Rhys suddenly notices the Wee Evil running along the street with Jack behind him. “What the hell was that?” he asks and as Gwen turns around to look, she and Jack spot each other. Jack races over with the scratch marks and blood on him and Gwen looks ecstatic at being interrupted.

Jack introduces himself to a very unimpressed Rhys; tells him it’s an emergency and can he borrow his girlfriend? It says a lot about Gwen and her dysfunctional life that Jack knows all about Rhys but Rhys has never even heard Jack’s name.

“I’ll have her back for dessert,” says Jack but as he and Gwen move to run off, Rhys stops them with an exclamation that Gwen is his girlfriend. He’s decided it’s his moment for assertiveness and he’s not going to let it pass him by.

“Rhys, this is Jack,” says Gwen and the awful thing is she is so unbelievably excited to be getting out of there she hasn’t realised just how pissed off Rhys is. “Sit down,” demands Rhys and Gwen says, “he’s my boss,” as if that excuses everything and Rhys counters angrily with, “Sit the fuck down!!”

Smile wiped off her face, Gwen tells him to never speak to her like that. Rhys has gone too far and he knows it.

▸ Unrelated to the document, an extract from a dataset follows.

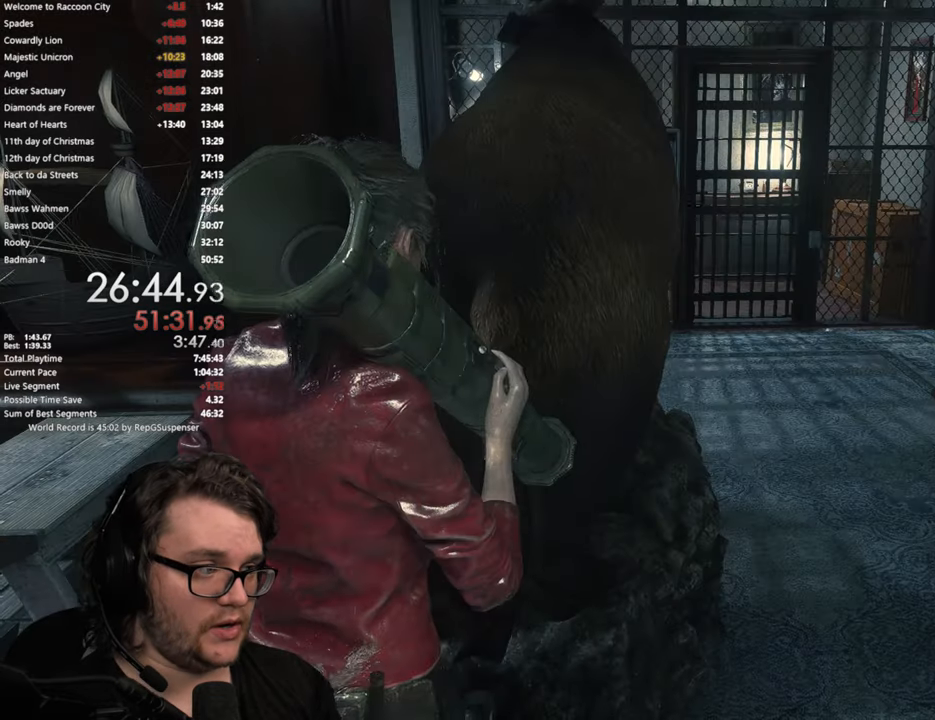
{"buttons": [], "left_stick": "up-right", "right_stick": "center", "button_events": [[234, "L3", "down"], [367, "L3", "up"]]}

He pauses and Jack tells Gwen they need to go.
But Rhys is finally laying down the law.
“She’s with me tonight. One night off,” he adds to Gwen, “you promised,”
Gwen has an expression on her face like she’s just realised she’s never truly seen Rhys before. And since he usually just rolls over and takes it, I guess she hasn’t.
She picks up her bag and runs off with Jack.
“If you go now, Gwen…” yells Rhys at her retreating back but he can’t finish the sentence because he doesn’t really want to. Even now.

Dark and grimy streets of Cardiff town, Gwen and Jack are tracking the Wee Evil on foot. Jack says he’s sorry to interrupt but that this weevil has been giving him some trouble.
“He’ll get over it, he always does,” says Gwen and Jack remonstrates that she was supposed to keep a hold of her life.
“Don’t let it drift,” he says, but then gets distracted by the bleeping tracker on his watchband. “300 metres on the right,” he yells and they’re off.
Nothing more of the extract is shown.